Molecular markers of dysplasia and progression

• Aberrant p16, p16 methylation, or p16 loss in nondysplastic BE is associated with an increased risk of progression to LGD.
• Aberrant p53, p53 mutation, or p53 loss in nondysplastic BE is associated with an increased risk of developing dysplasia.

Prevention of progression

• Chemoprevention with aspirin (acetylsalicylic acid; ASA), statins, or diet was not agreed upon.
• The use of PPIs (compared with no therapy or histamine receptor type 2 antagonists) is not associated with a decrease in progression from benign BE metaplasia to BE neoplasia (dysplasia and EA).
  • There is no evidence from high-quality prospective trials (RCTs) that PPI use prevents progression of BE to neoplasia, but there is scientific plausibility (prevention of injury leading to mutational events and neoplasia).
    • Cohort studies demonstrate that the use of PPIs decreased neoplasia development.
    • Systematic reviews have reported a strong inverse association between PPI use and the risk of EA or HGD in patients with BE.

__Provided material__:

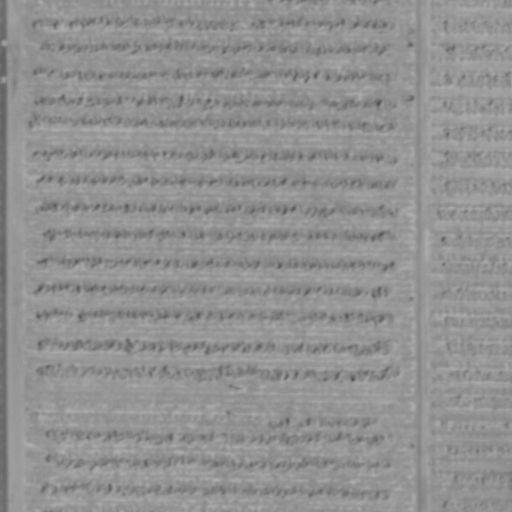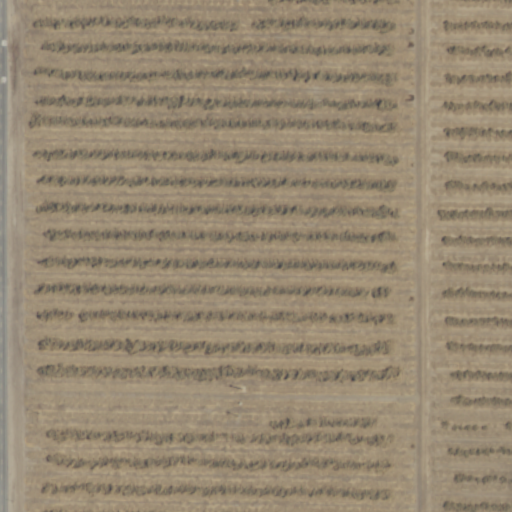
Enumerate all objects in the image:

__Exercise instructions__:
In the notes on molecular markers and preventing progression, what is aberrant p53, p53 mutation, or p53 loss in nondysplastic BE associated with?

__Answer below__:
An increased risk of developing dysplasia.